··· Task material

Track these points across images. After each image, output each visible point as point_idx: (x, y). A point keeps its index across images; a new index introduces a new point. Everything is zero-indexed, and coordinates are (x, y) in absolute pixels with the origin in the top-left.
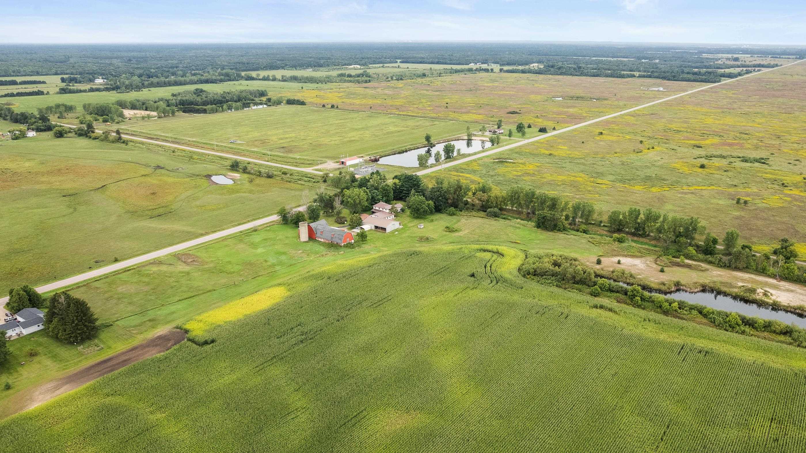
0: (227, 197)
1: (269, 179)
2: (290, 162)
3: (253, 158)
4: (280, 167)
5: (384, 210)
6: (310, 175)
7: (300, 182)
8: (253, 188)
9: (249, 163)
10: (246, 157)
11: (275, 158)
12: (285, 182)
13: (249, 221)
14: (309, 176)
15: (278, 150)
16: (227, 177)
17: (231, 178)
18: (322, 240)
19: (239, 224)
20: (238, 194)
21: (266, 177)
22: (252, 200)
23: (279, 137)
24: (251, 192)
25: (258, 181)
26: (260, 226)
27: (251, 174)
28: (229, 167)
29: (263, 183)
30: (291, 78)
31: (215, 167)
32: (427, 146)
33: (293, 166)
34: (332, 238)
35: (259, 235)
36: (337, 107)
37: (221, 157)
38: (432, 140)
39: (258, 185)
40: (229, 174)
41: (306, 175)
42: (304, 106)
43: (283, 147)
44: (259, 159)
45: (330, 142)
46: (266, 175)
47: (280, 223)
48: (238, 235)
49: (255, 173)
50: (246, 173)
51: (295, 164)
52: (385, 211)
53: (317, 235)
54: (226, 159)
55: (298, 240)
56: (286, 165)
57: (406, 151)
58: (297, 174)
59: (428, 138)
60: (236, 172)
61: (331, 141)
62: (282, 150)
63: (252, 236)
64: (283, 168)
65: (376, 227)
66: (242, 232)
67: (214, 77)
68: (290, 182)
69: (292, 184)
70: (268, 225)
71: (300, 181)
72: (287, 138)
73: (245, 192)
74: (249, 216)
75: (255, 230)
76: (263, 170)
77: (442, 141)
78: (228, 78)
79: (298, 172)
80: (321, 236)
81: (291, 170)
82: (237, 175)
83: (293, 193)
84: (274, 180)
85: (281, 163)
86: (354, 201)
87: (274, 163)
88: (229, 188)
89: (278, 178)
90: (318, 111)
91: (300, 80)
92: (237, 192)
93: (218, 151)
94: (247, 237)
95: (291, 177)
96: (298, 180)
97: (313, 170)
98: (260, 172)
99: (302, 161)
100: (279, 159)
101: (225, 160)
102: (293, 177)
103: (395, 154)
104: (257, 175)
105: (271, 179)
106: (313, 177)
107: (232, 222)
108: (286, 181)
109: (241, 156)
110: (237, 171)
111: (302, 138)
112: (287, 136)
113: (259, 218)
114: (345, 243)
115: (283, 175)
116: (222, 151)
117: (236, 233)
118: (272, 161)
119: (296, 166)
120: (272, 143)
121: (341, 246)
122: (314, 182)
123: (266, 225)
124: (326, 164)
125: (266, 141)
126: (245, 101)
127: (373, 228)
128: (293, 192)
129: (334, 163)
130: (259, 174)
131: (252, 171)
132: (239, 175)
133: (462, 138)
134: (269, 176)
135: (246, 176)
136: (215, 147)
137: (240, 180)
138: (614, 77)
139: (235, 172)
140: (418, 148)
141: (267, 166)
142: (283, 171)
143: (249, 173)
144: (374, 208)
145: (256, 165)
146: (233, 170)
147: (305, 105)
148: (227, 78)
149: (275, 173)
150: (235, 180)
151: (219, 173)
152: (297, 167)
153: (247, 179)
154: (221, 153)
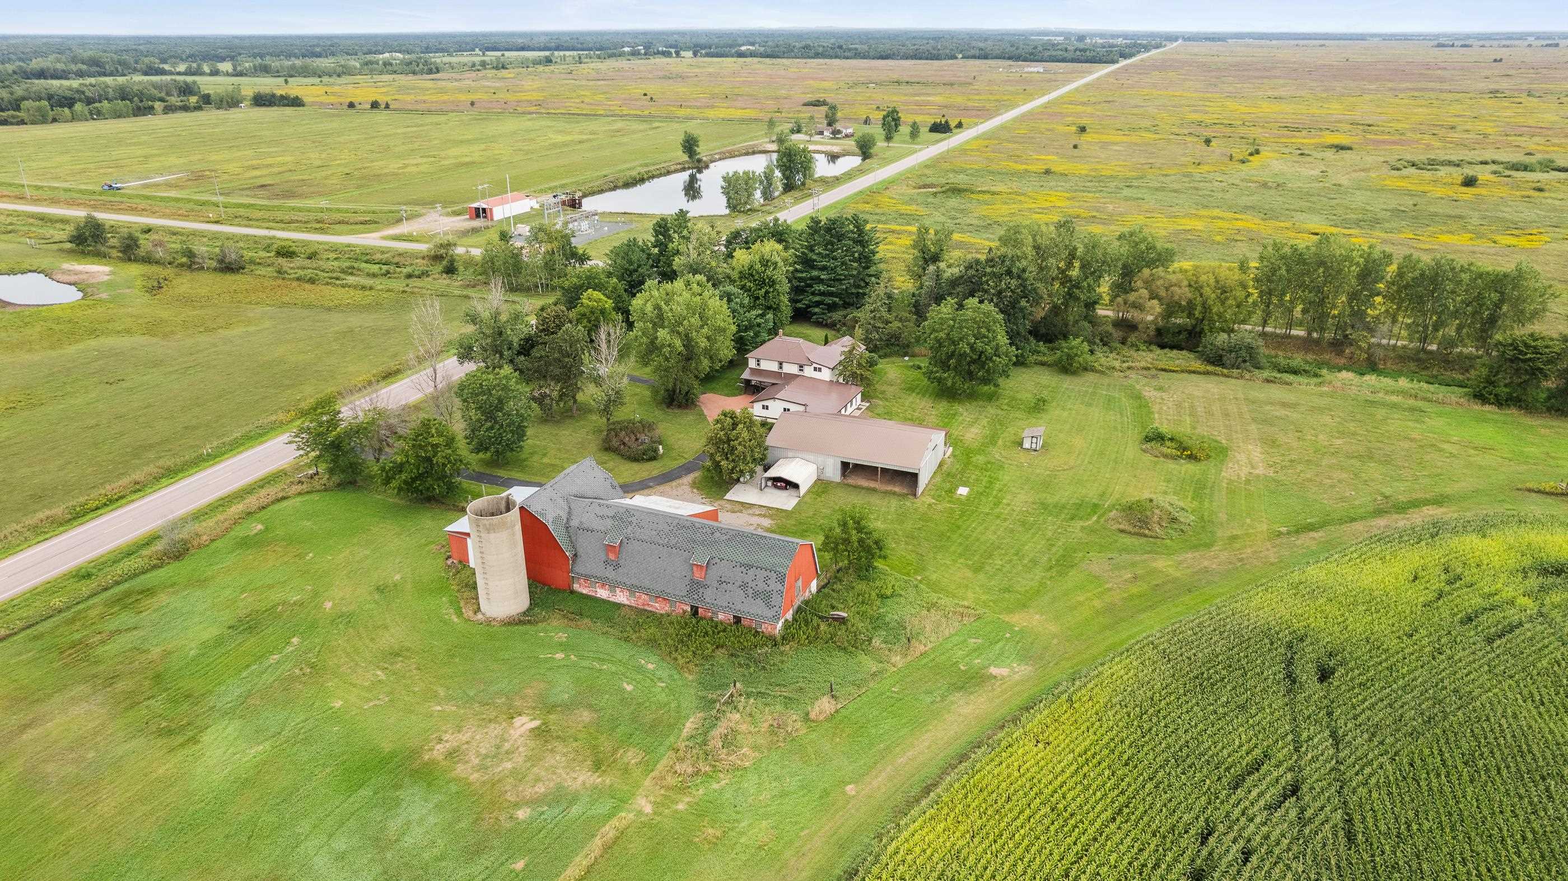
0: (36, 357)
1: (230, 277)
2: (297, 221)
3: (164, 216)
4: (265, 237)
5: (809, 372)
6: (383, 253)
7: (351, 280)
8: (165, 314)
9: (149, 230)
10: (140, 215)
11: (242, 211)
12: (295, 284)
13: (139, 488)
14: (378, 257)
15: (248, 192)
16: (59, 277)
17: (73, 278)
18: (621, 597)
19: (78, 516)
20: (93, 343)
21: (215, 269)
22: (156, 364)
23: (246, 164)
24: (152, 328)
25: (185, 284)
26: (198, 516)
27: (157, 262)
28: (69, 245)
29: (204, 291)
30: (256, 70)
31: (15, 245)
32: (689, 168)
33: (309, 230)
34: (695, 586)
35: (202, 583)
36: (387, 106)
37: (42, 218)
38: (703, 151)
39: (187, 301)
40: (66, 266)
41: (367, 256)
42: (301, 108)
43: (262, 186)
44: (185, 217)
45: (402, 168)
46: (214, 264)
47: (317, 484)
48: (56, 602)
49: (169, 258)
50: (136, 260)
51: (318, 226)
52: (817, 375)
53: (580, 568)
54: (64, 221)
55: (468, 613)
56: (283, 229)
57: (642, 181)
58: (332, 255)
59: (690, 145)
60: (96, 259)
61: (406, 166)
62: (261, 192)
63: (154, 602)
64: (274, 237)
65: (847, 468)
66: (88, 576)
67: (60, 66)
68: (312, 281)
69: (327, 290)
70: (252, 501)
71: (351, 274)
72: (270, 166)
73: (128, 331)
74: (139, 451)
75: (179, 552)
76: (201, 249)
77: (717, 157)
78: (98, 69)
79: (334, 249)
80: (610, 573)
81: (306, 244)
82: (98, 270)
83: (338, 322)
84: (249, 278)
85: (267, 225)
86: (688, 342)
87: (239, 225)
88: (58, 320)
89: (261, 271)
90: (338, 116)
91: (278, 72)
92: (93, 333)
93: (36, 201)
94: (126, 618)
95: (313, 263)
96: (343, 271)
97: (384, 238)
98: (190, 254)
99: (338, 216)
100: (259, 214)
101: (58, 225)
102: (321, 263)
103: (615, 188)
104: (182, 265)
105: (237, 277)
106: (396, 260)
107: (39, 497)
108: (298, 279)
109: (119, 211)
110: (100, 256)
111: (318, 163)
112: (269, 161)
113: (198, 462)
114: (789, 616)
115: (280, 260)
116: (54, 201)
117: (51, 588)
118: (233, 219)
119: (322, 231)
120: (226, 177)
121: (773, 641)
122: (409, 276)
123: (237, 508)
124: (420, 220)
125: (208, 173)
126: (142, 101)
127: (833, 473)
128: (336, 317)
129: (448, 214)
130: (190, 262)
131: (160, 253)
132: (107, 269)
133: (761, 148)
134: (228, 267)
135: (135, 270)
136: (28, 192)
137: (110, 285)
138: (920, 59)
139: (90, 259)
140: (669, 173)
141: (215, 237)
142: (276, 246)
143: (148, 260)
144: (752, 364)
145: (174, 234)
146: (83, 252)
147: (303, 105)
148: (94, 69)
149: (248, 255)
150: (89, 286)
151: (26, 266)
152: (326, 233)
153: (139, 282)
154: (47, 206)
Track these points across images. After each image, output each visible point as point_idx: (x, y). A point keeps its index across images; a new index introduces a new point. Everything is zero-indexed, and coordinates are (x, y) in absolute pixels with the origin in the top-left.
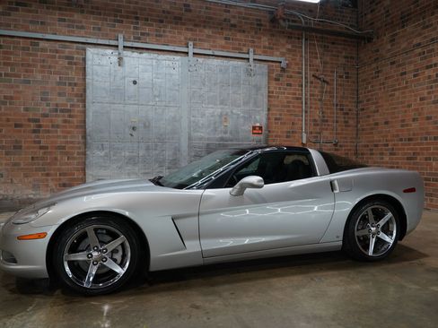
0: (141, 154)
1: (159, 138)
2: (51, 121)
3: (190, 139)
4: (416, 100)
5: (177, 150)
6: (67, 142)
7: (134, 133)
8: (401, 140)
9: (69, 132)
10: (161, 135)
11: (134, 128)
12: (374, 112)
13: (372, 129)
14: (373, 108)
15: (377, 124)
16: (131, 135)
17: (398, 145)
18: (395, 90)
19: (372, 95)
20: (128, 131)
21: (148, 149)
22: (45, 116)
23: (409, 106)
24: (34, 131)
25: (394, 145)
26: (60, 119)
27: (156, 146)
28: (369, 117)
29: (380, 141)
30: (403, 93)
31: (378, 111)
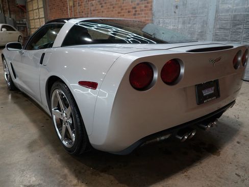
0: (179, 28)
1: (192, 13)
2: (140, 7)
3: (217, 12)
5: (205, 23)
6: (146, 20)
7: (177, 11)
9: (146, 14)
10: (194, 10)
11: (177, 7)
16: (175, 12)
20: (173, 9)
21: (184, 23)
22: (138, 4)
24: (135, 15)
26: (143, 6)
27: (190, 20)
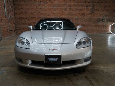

······

Above are the records; from them, give again exactly the lines from the one containing "140: (418, 148)" through the one containing "153: (247, 179)", both included.

140: (418, 148)
141: (267, 166)
142: (283, 171)
143: (249, 173)
144: (374, 208)
145: (256, 165)
146: (233, 170)
147: (305, 105)
148: (227, 78)
149: (275, 173)
150: (235, 180)
151: (219, 173)
152: (297, 167)
153: (247, 179)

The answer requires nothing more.